Литмир - Электронная Библиотека
A
A
Гюго - i_001.jpg

Наталья Муравьева

Гюго

Часть первая

Гюго - i_002.png

Веку было два года

Гюго - i_003.png

Над старой Европой еще полыхали зарницы Великой французской революции. Дрожали троны. Распадались старые феодальные связи.

А молодая французская республика уже задыхалась в тисках военной диктатуры. Властная рука первого консула тянулась к императорской короне. Бойцы республиканских отрядов, люди в синих мундирах, сражавшиеся за революцию, отстоявшие страну от интервентов, превращались в воинов захватнической армии, великой армии Наполеона.

Народам Европы предстояла череда длительных и кровавых войн.

Веку было два года…

В 1802 году Анри Клод Сен-Симон выпустил свою первую книгу «Письма женевского обитателя к современникам». В ней прозвучал призыв великого мечтателя к переделке мира на новых, справедливых началах. Но реальные дороги в будущее тогда еще были неясны.
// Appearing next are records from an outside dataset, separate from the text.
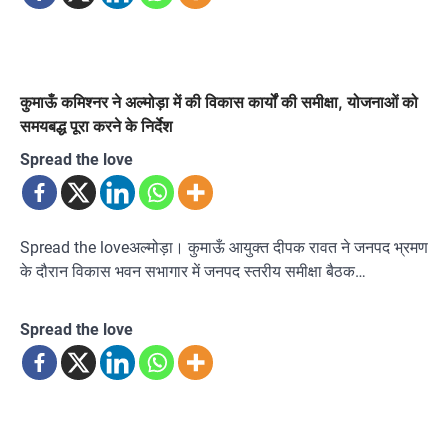
कुमाऊँ कमिश्नर ने अल्मोड़ा में की विकास कार्यों की समीक्षा, योजनाओं को
समयबद्ध पूरा करने के निर्देश
Spread the love
Spread the loveअल्मोड़ा। कुमाऊँ आयुक्त दीपक रावत ने जनपद भ्रमण
के दौरान विकास भवन सभागार में जनपद स्तरीय समीक्षा बैठक…
Spread the love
В холодном чиновном Петербурге оборвалась жизнь первого русского революционера Александра Радищева. Измученный долгими годами ссылки, обманутый лживыми посулами царя, изверившийся, доведенный до отчаяния, он принял яд.

В тихом Веймаре Иоганн Вольфганг Гёте беседовал с Фридрихом Шиллером. Шиллер недавно закончил пьесу «Орлеанская дева» и рассказывал Гёте о новом своем замысле — создать народную драму, героем которой будет вольнолюбивый швейцарский стрелок, легендарный Вильгельм Телль.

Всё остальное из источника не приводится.